The founder of the emergency services school Kevin Bauer
Photo: Blue Light School

Blue Light School: Learning for emergencies

The Blue Light School is the first learning platform for police, customs, and other agencies that playfully combines law and operational practice. Founder Kevin Bauer understands the need from his own experience and uses AI, gamification, and case studies to make legal education fit for the field.

Munich Startup: What does your startup do? What problem do you solve? 

Kevin Bauer, Founder and Managing Director: The Blue Light School is Germany’s first and leading Learning app specifically for emergency personnel, including police, customs, judicial trainees, and now also security services. Our solution is a learning platform that combines legal knowledge with operational reality. It uses real case studies, a gamified reward system, and AI-supported tools such as a digital operational companion and a definition trainer.

The program is complemented by Germany's first knowledge challenge for emergency personnel, which trains specialist knowledge under time pressure. With over 40,000 users, the emergency services school is now in use nationwide – from police recruits to security services. Our goal: maximum legal certainty where it counts – in practice.

The emergency services school fills a gap in the market

Munich Startup: Hasn't this been around for a long time? 

Kevin Bauer: This niche has long been ignored. There is no single platform that imparts legal knowledge specifically for police, customs, the judiciary, and security services in a practical, playful, and legally compliant way. We come from field experience ourselves—and that's precisely why we know what's important.

The Blue Light School is Germany's first digital learning platform founded and developed by emergency personnel themselves. The country's largest police union acted as its exclusive cooperation partner with a nationwide reach right from the start. Around 80 percent of our users are current or prospective emergency personnel.

Munich Startup: What is your founding story? 

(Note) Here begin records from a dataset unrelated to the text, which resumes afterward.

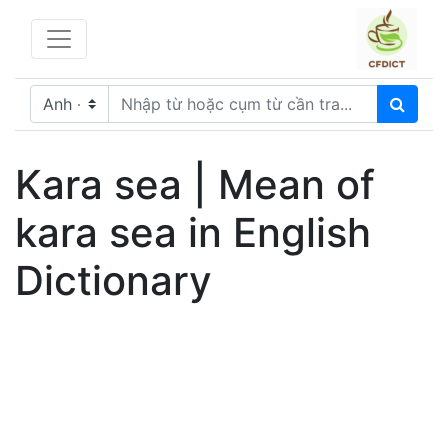
Kara sea | Mean of
kara sea in English
Dictionary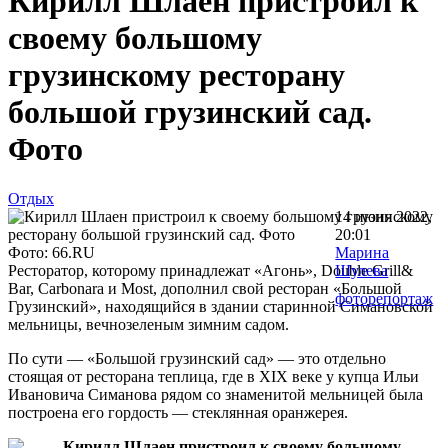
Кирилл Шлаен пристроил к
своему большому
грузинскому ресторану
большой грузинский сад.
Фото
Отдых
14 июня 2022,
20:01
Фото: 66.RU
Марина
Ресторатор, которому принадлежат «Агонь», Double Grill&
Шулева
Bar, Carbonara и Most, дополнил свой ресторан «Большой
фоторепортаж
Грузинский», находящийся в здании старинной Симановской
мельницы, вечнозеленым зимним садом.
По сути — «Большой грузинский сад» — это отдельно
стоящая от ресторана теплица, где в XIX веке у купца Ильи
Ивановича Симанова рядом со знаменитой мельницей была
построена его гордость — стеклянная оранжерея.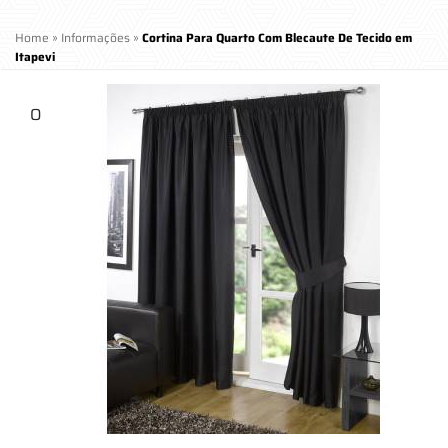
Home
»
Informações
»
Cortina Para Quarto Com Blecaute De Tecido em
Itapevi
O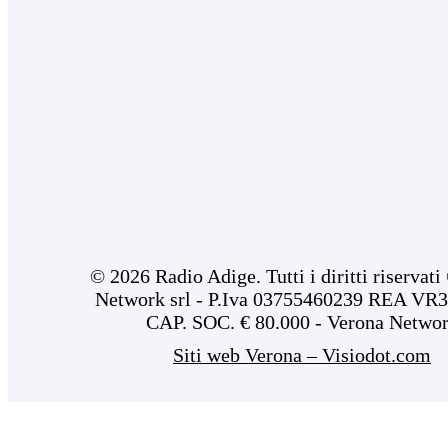
© 2026 Radio Adige. Tutti i diritti riservat
Network srl - P.Iva 03755460239 REA VR3
CAP. SOC. € 80.000 - Verona Netwo
Siti web Verona – Visiodot.com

Kevin Bauer: The idea for the emergency services school came about ten years ago during my own police training. After a complicated fracture of my upper arm, I was off duty for weeks. I was supposed to prepare for exams somehow using copies, folders, and scripts. Digital technology was practically nonexistent back then.

In the years that followed, I repeatedly experienced in various units how great the need for practical, digital training truly is. Together with colleagues from all over Germany, we finally began to develop exactly what we ourselves were lacking. What began as frustration back then is now our mission: A learning platform based on practical experience for use in the workplace.

Profound practical experience

Munich Startup: What have been your biggest challenges so far? 

Kevin Bauer: Setting up the emergency services school during my active time in the police force was one of my greatest challenges. In addition to the daily operations in a special unit of the Bavarian police, I acquired the technical foundations and, at the same time, helped develop the entire platform. In terms of content, it was particularly challenging to digitize legal topics in a way that would be understandable, practical, and motivating for emergency personnel. The integration of artificial intelligence was particularly complex. In the legal field, imprecise wording can have far-reaching consequences. Therefore, from the very beginning, our goal was to consistently listen to user feedback, continuously improve content, and develop a method that has since proven itself thousands of times over.

Munich Startup: Where would you like to be in one year, where in five years? 

Kevin Bauer: We know that our learning concept is currently unique, especially because it imparts legal and operational knowledge in a practical, playful, and AI-supported way. Therefore, our clear goal is to significantly expand the areas of application wherever case-based and operationally relevant learning is required.

In five years, we envision the Emergency Medical Services School as the standard solution for complex knowledge transfer. From criminal law for emergency responders to compliance training in companies or continuing education and training for security firms. Our vision is clear: We are building the first scalable learning platform that combines subject-specific learning with gamification and legal precision. We are working with strong partners who want to digitize, scale, and future-proof their content with us.

Munich's location advantage: The legal environment

Munich Startup: How have you experienced Munich as a startup location so far? 

Kevin Bauer: What I particularly appreciate about Munich is its legal environment. Some of Germany's most renowned law firms, specialist publishers, and legal experts are located here. For a project like the Blaulichtschule, which operates at the intersection of law, education, and digitalization, this is a real locational advantage. Beyond that, I know Munich less from the traditional startup perspective with pitches, networking events, and trade fairs, but primarily from my time as a police officer.

Munich Startup: Outsource or do it yourself? 

Kevin Bauer: I think this question is difficult to answer in general terms without context. What business challenge is involved? What phase are you in? How scarce are resources? How long would it take to acquire the necessary skills in-house, and is it worthwhile in the long term? One-off, clearly defined tasks can often be efficiently outsourced. However, when it comes to the core of our product—including the learning logic, the didactic concept, and the user experience—I firmly believe that these components must be developed internally. Only by designing these building blocks ourselves can we remain flexible, learn iteratively, and create real added value for our target audience.